Les gardes attendaient la venue du Massaké pour sortir le prisonnier. Lorsque ce dernier sortit enfin, vêtu avec une longue tunique brodée d’or comme lors des grandes cérémonies officielles, il fit un signe de tête et le battement lancinant des tambours annonçant sa venue commencèrent à résonner sur la place, imposant le silence. Leurs percussions vibraient dans la poitrine d’Adila et bientôt ses propres battements de cœur se synchronisèrent à leur rythme. Sa tête se mit à tourner et elle se rendit compte qu’elle avait bloqué sa respiration tant son énergie était focalisée sur l’ouverture des lourdes portes par lesquelles allait sortir son père. L’attente était insoutenable. Elle prit la main de Falda et la serra de toutes ses forces en espérant que la douleur captât un tant soit peu son attention. Elle se répéta : respire, respire, respire ! Pourtant, comme si l’air était devenu une masse gélatineuse, ses poumons refusaient de s’ouvrir. Elle commençait à voir des mouches voler devant ses yeux quand Zarhan apparut et le hoquet d’effroi qu’elle ne put s’empêcher de pousser suffit à relancer la machine. Elle ne l’avait pas revu depuis qu’il avait été enfermé et même si Hakim avait essayé de la préparer, rien de ce qu’il n’avait décrit ne se rapprochait de la vérité.

Zarhan marchait difficilement car ses chevilles étaient entravées de lourdes chaînes et ses mains liées dans le dos. Pourtant, il avançait bravement vers son destin. Il tendit la tête lorsqu’on lui passa la corde au cou comme s’il avait hâte d’en découdre avec cet inévitable contre temps.

Plus pâle qu’un linceul immaculé, immobile, Hakim se tenait au pied du bûcher, une torche allumée à la main. Lorsqu’il vit son fils ainsi, le Massaké eut une moue de mépris. Il redouta qu’il ne s’évanouisse avant la fin de la funeste cérémonie ce qui aurait gâché son plaisir.

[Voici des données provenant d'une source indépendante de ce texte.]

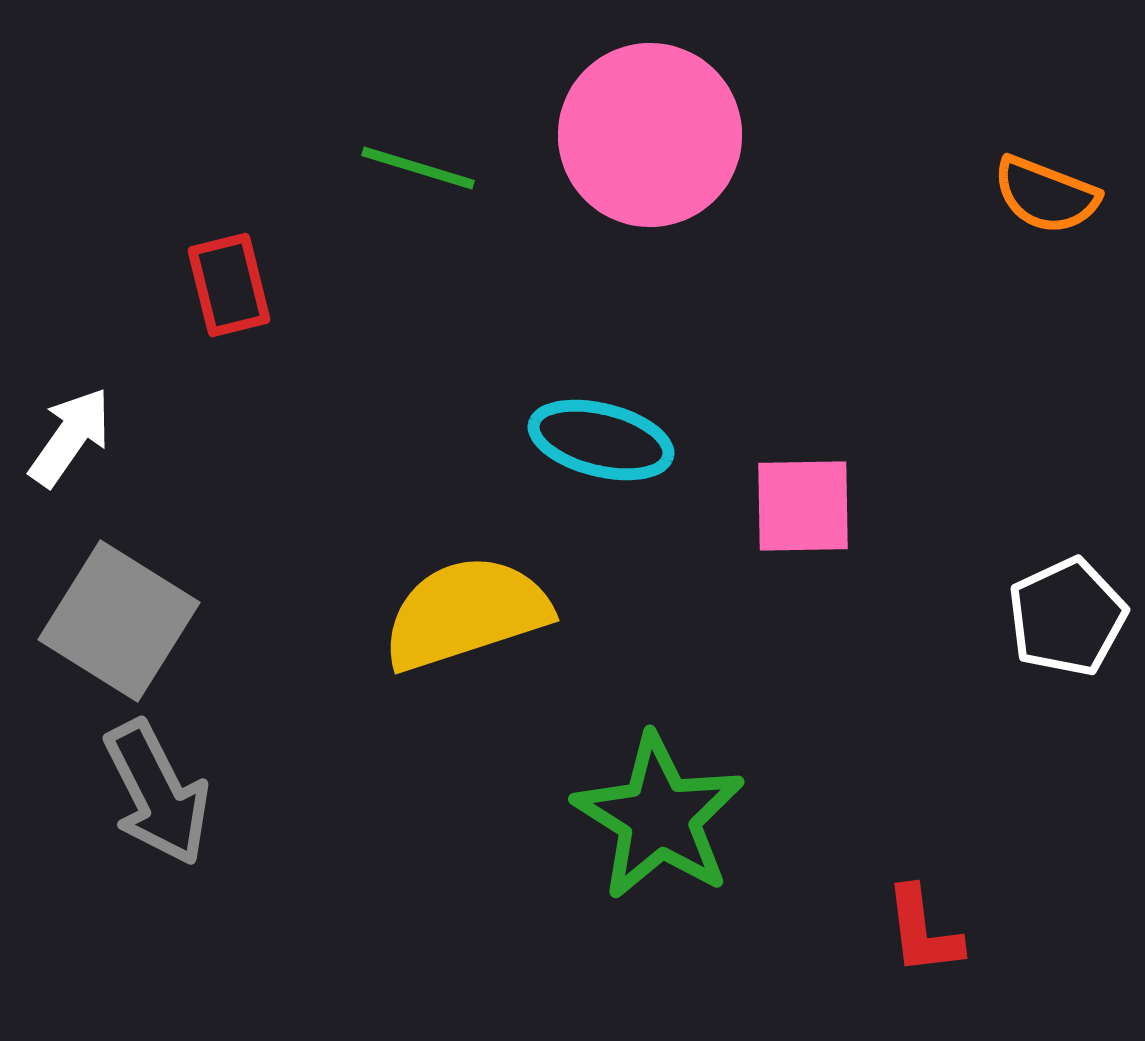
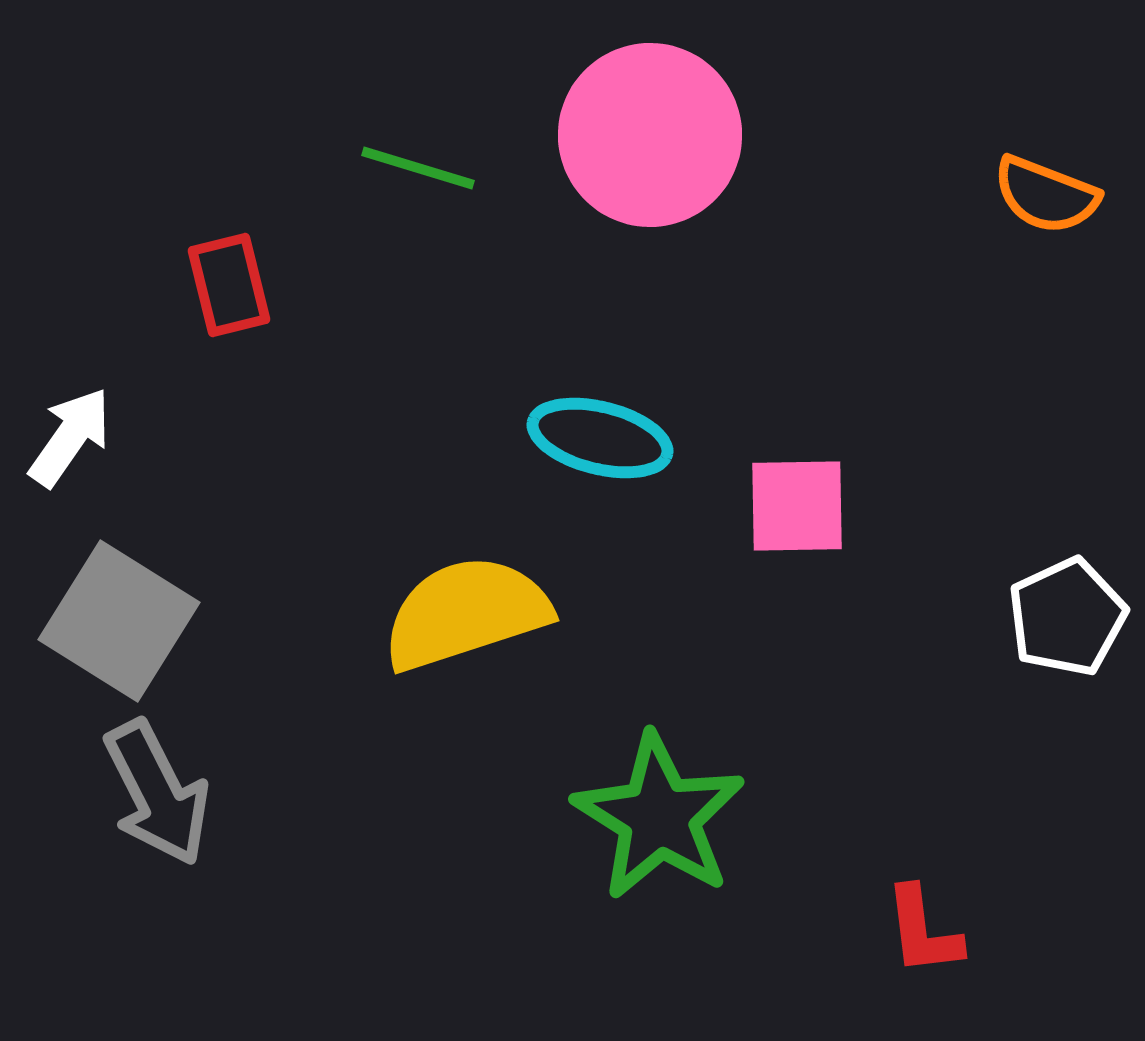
cyan ellipse: moved 1 px left, 2 px up
pink square: moved 6 px left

Il passa alors près de lui et murmura :

— Je me demande ce que pense ta belle à l’idée que ce soit ta main qui embrase le corps de son père.

Instinctivement, Hakim se tourna vers Adila. Il avait jusqu’à présent redouté de la regarder car il craignait que ses forces ne l’abandonnent complètement et qu’il ne soit plus à même d’exécuter les ordres. Car c’était ainsi qu’il envisageait les choses. Il lui avait fallu bâtir une muraille contre les émotions qui menaçaient de le submerger. Aujourd’hui, il lui fallait mener un combat qu’il savait perdu d’avance pour affaiblir les défenses de son adversaire afin de livrer une autre bataille, plus importante encore, qui le mènerait à la victoire.

À quelques mètres de lui, Adila semblait chercher discrètement quelqu’un du regard. Il comprit alors qu’elle faisait preuve d’un courage surhumain par sa présence mais visiblement, elle refusait encore de croire que c’était la fin. Elle s’attendait à ce que d’un instant à l’autre son père soit délivré. Même si elle ne voulait pas se trahir et éveiller les soupçons, il la connaissait suffisamment pour savoir que sa main crispée sur celle de sa servante à sa gauche était le signe de sa très grande tension intérieure.

Un des gardes versa l’huile noirâtre et nauséabonde sur la tête et les vêtements de Zarhan. Le Massaké donna alors l’ordre aux musiciens de s’arrêter d’un simple mouvement de la main. Il tourna alors la tête vers son fils et effectua un léger hochement de tête. Hakim posa la torche sur les fagots qui s’embrasèrent aussitôt. Les flammèches vinrent rapidement lécher les pieds puis, le reste du corps.